2. It was necessary to issue notice under Section 248, Civil Procedure Code of 1882. We have now ascertained that no notice was issued and an order for attachment was made on the 19th March 1896. The present application for the transmission of the decree for execution after substituting the appellant's name as transferee on record was made within 12 years from the date of the order. The question whether the application is barred depends upon the meaning to be given It the word 'revived' in Article 180, Schedule II of the Limitation Act. In all the cases cited an order to issue execution after notice to the judgment-debtor has been held to revive a judgment or decree. But we have not been referred to any case in which an order alone without any notice has been held to have that effect. The appellant's pleader argues that the absence of notice under Section 248 of the Code of Civil Procedure of 1882 has been held to be only an irregularity and though it may be open to the judgment-debtor to set aside the order passed without notice in an appropriate proceeding, it is not open to him to treat it as a nullity till set aside. See Malkarjun v. Narhari 27 I.A. 216. This may be so.

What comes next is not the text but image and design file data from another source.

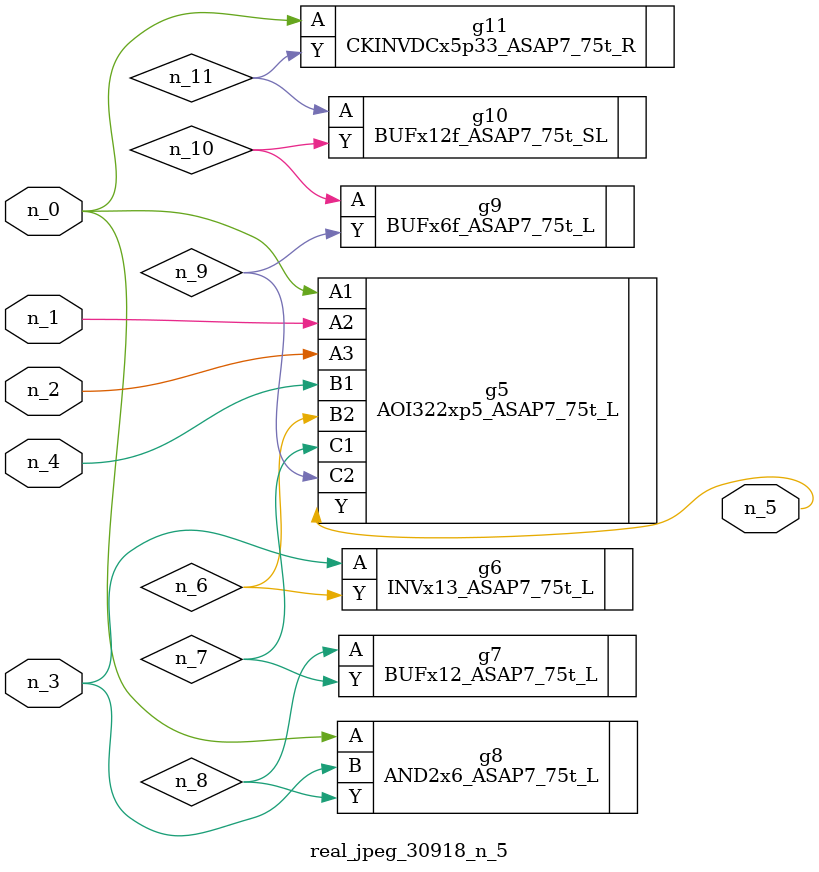
<source format=v>
module real_jpeg_30918_n_5 (n_4, n_0, n_1, n_2, n_3, n_5);

input n_4;
input n_0;
input n_1;
input n_2;
input n_3;

output n_5;

wire n_8;
wire n_11;
wire n_6;
wire n_7;
wire n_10;
wire n_9;

AOI322xp5_ASAP7_75t_L g5 ( 
.A1(n_0),
.A2(n_1),
.A3(n_2),
.B1(n_4),
.B2(n_6),
.C1(n_7),
.C2(n_9),
.Y(n_5)
);

AND2x6_ASAP7_75t_L g8 ( 
.A(n_0),
.B(n_3),
.Y(n_8)
);

CKINVDCx5p33_ASAP7_75t_R g11 ( 
.A(n_0),
.Y(n_11)
);

INVx13_ASAP7_75t_L g6 ( 
.A(n_3),
.Y(n_6)
);

BUFx12_ASAP7_75t_L g7 ( 
.A(n_8),
.Y(n_7)
);

BUFx6f_ASAP7_75t_L g9 ( 
.A(n_10),
.Y(n_9)
);

BUFx12f_ASAP7_75t_SL g10 ( 
.A(n_11),
.Y(n_10)
);


endmodule
</source>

3. But the question that we have to consider is, what is the meaning of the term 'revived' and when the cases show that it has long been understood to mean an order after notice, we do not think we shall be warranted in giving that term a wider meaning. We must, therefore, uphold the order of the learned Judge and hold there was no revivor.

4. It was then argued that as there is an application now pending to execute the decree, the question of limitation does not arise. This question was not raised before the learned Judge, probably for the reason that the present application was to transmit the decree for execution and not to continue any execution proceedings already pending. The appellant must be left to make a fresh application on that basis and cannot be allowed to raise that question at this stage on this application.

5. The appeal is dismissed with costs.